Results for HIV Prevalence (Men).
| Model | Selection Variable | HIV Prevalence | 95% CI | Gamma Association | Copula | |
|---|---|---|---|---|---|---|
| Complete Case | 16 | 14–17 | ||||
| Imputation | 17 | 17–18 | ||||
| Normal Selection Model | Interviewers | 20 | 14–26 | −0.22 | Gaussian | |
| Normal Selection Model | Gift voucher | 28 | 12–43 | −0.55 | Gaussian | |
| Normal Selection Model | Interviewers + Gift voucher | 21 | 16–27 | −0.29 | Gaussian | |
| Copula Selection Model | Interviewers | 21 | 16–25 | −0.20 | Joe 90 | |
| Copula Selection Model | Gift voucher | 33 | 19–46 | −0.68 | Frank | |
| Copula Selection Model | Interviewers + Gift voucher | 21 | 17–25 | −0.24 | Joe 90 | |
Note: The following variables are included as predictors of consent to test for HIV and HIV status: age, month of interview, location of residence, urban/rural/peri-urban type of residence, distance to nearest clinic, distance to nearest secondary school, distance to nearest primary school, distance to nearest level 1 road, distance to nearest level 2 road, marital status, education, mother/father alive, electricity in home, fuel in home, toilet in home, water in home, and household asset index.

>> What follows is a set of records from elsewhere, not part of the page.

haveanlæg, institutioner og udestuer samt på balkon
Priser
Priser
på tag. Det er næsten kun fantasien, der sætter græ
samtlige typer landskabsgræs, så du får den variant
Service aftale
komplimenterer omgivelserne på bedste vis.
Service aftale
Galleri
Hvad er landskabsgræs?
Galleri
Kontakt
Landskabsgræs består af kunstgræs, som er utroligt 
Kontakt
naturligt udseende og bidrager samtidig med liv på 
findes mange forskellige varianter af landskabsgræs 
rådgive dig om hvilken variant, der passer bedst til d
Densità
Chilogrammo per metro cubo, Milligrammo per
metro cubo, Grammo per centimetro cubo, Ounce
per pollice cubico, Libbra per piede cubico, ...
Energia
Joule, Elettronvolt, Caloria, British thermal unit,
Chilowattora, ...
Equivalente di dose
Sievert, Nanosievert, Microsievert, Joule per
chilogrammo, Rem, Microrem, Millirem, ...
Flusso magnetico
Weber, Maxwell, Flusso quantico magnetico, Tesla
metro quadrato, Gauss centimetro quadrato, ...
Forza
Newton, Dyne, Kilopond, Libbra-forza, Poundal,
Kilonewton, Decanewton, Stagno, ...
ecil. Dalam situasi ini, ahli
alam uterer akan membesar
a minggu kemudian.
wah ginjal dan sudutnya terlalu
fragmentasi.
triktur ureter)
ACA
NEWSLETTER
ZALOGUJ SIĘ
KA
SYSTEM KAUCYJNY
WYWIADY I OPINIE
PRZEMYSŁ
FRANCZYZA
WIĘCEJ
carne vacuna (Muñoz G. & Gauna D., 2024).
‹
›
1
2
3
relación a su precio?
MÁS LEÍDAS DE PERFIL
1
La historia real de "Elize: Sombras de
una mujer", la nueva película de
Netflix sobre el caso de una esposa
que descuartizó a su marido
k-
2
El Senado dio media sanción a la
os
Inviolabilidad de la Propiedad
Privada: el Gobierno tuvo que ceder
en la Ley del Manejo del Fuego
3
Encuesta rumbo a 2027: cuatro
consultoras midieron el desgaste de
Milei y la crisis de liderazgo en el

The first row is the mean prevalence among the sample who consent to test and have a valid HIV test (complete case analysis). The second row imputes HIV prevalence for those who refused to test using the covariates described above. Row 3 implements a Heckman selection model for HIV status and consent to an HIV test using interviewer fixed effects. In row 4 the Heckman selection model uses a binary indicator for whether the respondent received the food gift voucher. The model in row 5 uses interviewers and the gift voucher intervention as exclusion restriction variables. 94 respondents who consented to test for HIV, but received indeterminate results were excluded from the procedure for estimating HIV prevalence. The copula model shown is the model with the best fit, as defined by the Akaike Information Criterion (AIC). Tables show the gamma rank association measure in column 5.